··· Recorded data ···

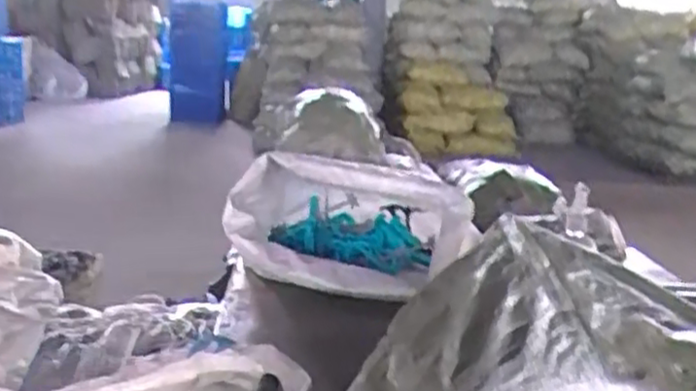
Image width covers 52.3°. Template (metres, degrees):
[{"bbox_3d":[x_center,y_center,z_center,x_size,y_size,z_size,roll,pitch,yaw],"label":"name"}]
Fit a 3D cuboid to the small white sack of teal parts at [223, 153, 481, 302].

···

Task to carry out: Please set down each line of the data above exactly as written, without the pictures.

Result for this task:
Image width covers 52.3°. Template (metres, degrees):
[{"bbox_3d":[x_center,y_center,z_center,x_size,y_size,z_size,roll,pitch,yaw],"label":"name"}]
Fit a 3D cuboid to the small white sack of teal parts at [223, 153, 481, 302].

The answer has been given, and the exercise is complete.